Dow Jones Industrial Average: 1165.2 (-6.28).

Born:

Ryan Plackemeier, NFL punter (Seattle Seahawks, Washington Redskins), in Colorado Springs, Colorado.

Died:

William Powell, 91, American actor (The “Thin Man” movies, “My Man Godfrey”, “Life with Father”).

Michael Sklar, 39, American comedian (“Laugh-In”; “Sha Na Na”), of lymphoma.


President Ronald Reagan shakes hands with West German Chancellor Helmut Kohl in the East Room of the White House in Washington, March 5, 1984, after the two made concluding remarks following their meeting. (AP Photo/Bob Daugherty)

Rep. Newt Gingrich (R-Georgia), addresses a rally on the U.S. Capitol steps in Washington, March 5, 1984, supporting a Constitutional amendment which would permit voluntary prayer in public schools. Gingrich is leading a House session with a series of speeches backing the prayer proposal, although the measure in not before the house. (AP Photo/John Duricka)

TIME Magazine, March 5, 1984.

Japanese actor Toshiro Mifune presents a ceremonial arrow to Vice President George Bush, in Bush’s office in the Old Executive Office Building in Washington, March 5, 1984. (AP Photo/Ira Schwarz)

Senator Gary Hart shakes hands, Monday, March 5, 1984 with workers arriving at the General Dynamics shipyard in Quincy, Massachusetts as part of a campaign swing through Massachusetts. (AP Photo/Sean Kardon)

Actress Debbie Harry, former lead singer with the rock group Blondie, leaves D’Agostinos Supermarket on Lexington Avenue en route to Lenox Hill Hospital to visit her boyfriend, Christopher Stein who is ill, in New York, March 5, 1984. (AP Photo/Frankie Ziths)

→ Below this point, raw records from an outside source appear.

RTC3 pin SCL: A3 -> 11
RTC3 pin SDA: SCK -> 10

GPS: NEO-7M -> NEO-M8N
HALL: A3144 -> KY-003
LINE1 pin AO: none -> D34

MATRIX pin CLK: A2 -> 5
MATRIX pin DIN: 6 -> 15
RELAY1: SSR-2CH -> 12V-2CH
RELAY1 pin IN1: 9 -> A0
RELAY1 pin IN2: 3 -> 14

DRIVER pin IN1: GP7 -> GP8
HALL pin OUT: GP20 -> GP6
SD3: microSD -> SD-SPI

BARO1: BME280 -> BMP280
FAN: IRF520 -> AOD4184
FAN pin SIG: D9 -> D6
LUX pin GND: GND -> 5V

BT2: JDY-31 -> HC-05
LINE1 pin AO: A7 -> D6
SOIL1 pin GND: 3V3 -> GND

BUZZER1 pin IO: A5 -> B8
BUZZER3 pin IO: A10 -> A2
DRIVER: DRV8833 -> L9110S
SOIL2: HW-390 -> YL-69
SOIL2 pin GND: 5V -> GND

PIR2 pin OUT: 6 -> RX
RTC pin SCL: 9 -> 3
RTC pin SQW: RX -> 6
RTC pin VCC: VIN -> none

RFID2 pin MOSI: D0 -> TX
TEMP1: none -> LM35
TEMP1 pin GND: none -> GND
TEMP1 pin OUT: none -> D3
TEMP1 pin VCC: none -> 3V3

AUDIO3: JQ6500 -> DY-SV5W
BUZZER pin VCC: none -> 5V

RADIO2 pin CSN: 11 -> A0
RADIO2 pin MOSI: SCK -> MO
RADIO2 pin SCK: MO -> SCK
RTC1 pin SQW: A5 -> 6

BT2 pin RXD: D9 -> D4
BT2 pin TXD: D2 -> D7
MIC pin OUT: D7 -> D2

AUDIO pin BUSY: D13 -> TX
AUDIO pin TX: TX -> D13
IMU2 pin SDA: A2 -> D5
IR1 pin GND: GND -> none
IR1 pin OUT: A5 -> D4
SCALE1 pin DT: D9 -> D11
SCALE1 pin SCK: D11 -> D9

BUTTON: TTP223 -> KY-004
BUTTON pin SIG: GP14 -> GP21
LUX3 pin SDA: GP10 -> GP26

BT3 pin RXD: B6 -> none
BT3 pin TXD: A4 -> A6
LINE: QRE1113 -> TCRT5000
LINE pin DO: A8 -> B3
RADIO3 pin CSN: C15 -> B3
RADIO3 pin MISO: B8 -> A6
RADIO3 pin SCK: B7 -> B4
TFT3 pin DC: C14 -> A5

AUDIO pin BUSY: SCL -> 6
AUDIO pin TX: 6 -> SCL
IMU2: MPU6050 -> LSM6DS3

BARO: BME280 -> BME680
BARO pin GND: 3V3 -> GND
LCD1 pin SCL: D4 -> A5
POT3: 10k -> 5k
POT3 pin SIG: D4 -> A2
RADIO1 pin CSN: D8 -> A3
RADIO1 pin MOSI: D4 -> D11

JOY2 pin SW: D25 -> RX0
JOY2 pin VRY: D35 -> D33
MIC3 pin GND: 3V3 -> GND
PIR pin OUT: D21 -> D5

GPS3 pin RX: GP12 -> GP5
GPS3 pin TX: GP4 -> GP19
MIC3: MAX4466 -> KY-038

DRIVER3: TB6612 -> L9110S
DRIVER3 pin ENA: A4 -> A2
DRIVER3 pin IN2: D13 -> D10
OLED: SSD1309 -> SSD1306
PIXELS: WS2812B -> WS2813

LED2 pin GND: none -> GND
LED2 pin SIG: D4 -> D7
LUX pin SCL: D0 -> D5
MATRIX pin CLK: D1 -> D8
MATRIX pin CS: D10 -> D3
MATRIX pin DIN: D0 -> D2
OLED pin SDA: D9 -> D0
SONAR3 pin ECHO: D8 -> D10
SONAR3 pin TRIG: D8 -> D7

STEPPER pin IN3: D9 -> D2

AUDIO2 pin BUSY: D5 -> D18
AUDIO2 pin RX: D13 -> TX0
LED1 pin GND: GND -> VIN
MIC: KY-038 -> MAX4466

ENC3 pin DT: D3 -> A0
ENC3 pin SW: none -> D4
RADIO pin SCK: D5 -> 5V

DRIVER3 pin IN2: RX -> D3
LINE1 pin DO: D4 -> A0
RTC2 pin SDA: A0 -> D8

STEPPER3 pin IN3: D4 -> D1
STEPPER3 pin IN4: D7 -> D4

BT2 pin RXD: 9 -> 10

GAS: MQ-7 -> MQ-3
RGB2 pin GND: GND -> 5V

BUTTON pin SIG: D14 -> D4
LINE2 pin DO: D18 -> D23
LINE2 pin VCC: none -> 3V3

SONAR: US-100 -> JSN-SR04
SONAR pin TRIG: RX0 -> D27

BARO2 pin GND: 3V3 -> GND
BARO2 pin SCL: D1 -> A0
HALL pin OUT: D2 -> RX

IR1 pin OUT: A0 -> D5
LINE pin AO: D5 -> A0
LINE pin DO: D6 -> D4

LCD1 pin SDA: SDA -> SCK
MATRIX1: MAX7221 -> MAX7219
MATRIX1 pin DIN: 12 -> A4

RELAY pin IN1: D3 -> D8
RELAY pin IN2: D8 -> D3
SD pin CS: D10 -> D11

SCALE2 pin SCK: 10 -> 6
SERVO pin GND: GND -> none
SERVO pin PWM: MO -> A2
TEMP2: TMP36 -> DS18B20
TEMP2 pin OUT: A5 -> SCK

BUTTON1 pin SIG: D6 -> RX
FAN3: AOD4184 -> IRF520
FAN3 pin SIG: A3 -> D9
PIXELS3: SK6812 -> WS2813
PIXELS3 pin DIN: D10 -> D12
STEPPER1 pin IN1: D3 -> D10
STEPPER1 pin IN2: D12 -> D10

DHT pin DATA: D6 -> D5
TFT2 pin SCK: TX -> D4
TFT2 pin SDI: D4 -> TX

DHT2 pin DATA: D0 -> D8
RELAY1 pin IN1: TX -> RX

John Travolta, Shirley MacLaine, and Mikhail Baryshnikov, from left, attend a gala dinner-dance benefit to honor the American Ballet Theatre, on March 5, 1984, in Los Angeles, California. Baryshnikov is the director of the ABT. (AP Photo/Reed Saxon)

Singer Martha Davis, singer Toni Basil, singer La Toya Jackson, radio personality Casey Kasem, and actor Frank Stallone attend the American Video Association’s Second Annual American Video Awards Nominations Announcements on March 5, 1984 at Kathy Gallagher’s Restaurant in West Hollywood, California. (Photo by Ron Galella/Ron Galella Collection via Getty Images)

Montreal Expos outfielder Tim Raines poses for a portrait at West Palm Beach Municipal Stadium on March 5, 1984. (AP Photo by Tom DiPace)

Mary Lou Retton on the balance beam March 5, 1984. (AP Photo)

Osan Air Base, South Korea, 5 March 1984. Members of the 2nd Brigade, U.S. 25th Infantry Division, march toward buses after exiting a chartered 747 aircraft. The men are arriving to participate in the joint South Korean-U.S. training Exercise TEAM SPIRIT ’84.